## Yang Dikerjakan
**A)** Tolong terjemahkan kalimat "Ini adalah pemandangan yang ironis sekaligus memilukan." dari artikel tentang Messi di Maracana ke dalam bahasa Inggris.
**B)** Sebutkan semua nama negara yang muncul dalam artikel tentang Messi di Maracana.

## Potongan Dokumen
Tak Ada Magis Messi di Maracana

Tak Ada Magis Messi di Maracana

- Sepakbola
Senin, 14 Jul 2014 13:49 WIB
Getty Images/Chris Brunskill
Jakarta -

Lionel Messi berdiri menghadapi bola dengan barisan pagar pemain lawan membentang di depannya. Dia mengambil satu langkah, lalu kemudian melepaskan tendangan. Namun, tendangan bebasnya melambung.

Andaikan itu adalah tendangan bebas biasa yang ada di tengah-tengah pertandingan, mungkin efeknya tidak akan terlalu berbekas. Namun, itu adalah tendangan bebas menjelang babak kedua extra time berakhir dan Argentina tengah tertinggal 0-1 dari Jerman. Harapan sudah hampir menguap.

Dengan statusnya sebagai pemain yang diagung-agungkan, wajar jika para pendukung Argentina berharap keajaiban dari tendangan bebas itu. Sudah jadi kodratnya para pendukung atau penonton berdebar-debar tiap kali bola diberikan kepada Messi. Siapa tahu dia bisa menyulap sesuatu dari ketiadaan menjadi sebuah hal yang magis.

SCROLL TO CONTINUE WITH CONTENT

Tapi, tidak ada hal magis dari Messi di Maracana malam itu. Ketika tendangan bebasnya melewati pagar pemain Jerman dan melambung tinggi, Messi hanya tersenyum kecil --mungkin getir-- dan menatap ke atas, seolah-olah pasrah menerima nasib yang akan segera diterimanya: Hanya jadi pemain yang dikalungi medali perak.

Ini adalah pemandangan yang ironis sekaligus memilukan. Seorang pemain yang dipasrahi harapan oleh seluruh pendukungnya pada akhirnya hanya bisa berpasrah kepada nasib. Di hadapan nasib, dia tidak ada agung-agungnya. Messi dibuat jadi manusia biasa.

Padahal, untuk semua hal yang sudah pernah diraihnya di atas lapangan, Messi layak disandingkan dengan dewa. Tapi, hanya ada satu dewa dalam folklore sepakbola Argentina: Diego Maradona.

Sehebat apa pun Messi, sebanyak apa pun pemain yang dia lewati dengan gocekannya, orang-orang masih akan mengingat adegan di mana Maradona mengangkat trofi Piala Dunia dan berlari melewati sederetan pemain Inggris pada Piala Dunia 1986.

Andaikan malam itu Messi berhasil mengangkat trofi Piala Dunia di Maracana, maka abadilah dia. Lemari trofinya menggembung. Tapi, status Messi pada akhirnya hanya seperti ketika pertandingan final belum berlangsung; hanya sebatas nyaris, nyaris jadi abadi.

## Entri Tersedia
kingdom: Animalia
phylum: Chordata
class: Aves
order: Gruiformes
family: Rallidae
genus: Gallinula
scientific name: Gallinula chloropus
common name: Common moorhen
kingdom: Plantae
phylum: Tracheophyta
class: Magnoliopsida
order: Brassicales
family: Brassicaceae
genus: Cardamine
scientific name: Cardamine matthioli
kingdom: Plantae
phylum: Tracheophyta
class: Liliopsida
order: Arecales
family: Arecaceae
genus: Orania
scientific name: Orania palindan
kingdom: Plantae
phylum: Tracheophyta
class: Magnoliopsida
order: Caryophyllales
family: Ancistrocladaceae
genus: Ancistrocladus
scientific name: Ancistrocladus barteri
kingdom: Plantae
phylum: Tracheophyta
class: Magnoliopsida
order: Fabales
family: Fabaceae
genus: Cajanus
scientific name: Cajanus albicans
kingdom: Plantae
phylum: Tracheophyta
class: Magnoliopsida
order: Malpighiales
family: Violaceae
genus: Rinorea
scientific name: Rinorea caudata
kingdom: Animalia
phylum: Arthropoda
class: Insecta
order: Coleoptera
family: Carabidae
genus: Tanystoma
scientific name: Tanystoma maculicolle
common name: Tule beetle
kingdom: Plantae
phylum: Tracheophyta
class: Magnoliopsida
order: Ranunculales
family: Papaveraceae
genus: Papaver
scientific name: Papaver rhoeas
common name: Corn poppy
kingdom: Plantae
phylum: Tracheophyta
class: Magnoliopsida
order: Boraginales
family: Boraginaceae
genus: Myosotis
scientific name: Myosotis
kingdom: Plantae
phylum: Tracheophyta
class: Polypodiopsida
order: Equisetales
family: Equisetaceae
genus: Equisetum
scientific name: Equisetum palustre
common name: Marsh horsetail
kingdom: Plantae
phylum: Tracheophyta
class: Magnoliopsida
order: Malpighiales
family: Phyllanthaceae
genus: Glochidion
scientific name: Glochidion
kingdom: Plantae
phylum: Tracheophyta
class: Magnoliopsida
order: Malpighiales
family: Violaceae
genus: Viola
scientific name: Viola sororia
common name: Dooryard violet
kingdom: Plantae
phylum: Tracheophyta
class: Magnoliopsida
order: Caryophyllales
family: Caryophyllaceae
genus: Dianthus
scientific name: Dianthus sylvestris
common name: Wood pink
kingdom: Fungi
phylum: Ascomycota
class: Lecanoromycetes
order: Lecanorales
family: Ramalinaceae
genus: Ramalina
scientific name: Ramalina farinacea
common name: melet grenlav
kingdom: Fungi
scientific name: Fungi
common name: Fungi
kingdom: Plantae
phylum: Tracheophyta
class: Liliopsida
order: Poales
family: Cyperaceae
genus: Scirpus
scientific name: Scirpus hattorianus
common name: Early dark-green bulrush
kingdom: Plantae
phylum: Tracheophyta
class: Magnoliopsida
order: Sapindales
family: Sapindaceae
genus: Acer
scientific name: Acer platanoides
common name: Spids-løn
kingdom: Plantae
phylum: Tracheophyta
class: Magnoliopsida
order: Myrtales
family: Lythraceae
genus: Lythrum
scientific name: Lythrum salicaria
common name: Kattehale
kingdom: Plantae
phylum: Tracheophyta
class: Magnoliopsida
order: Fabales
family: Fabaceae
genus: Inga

## Jawaban Akhir
**A)** This is a scene that is both ironic and heartbreaking.

**B)** Argentina, Jerman, Inggris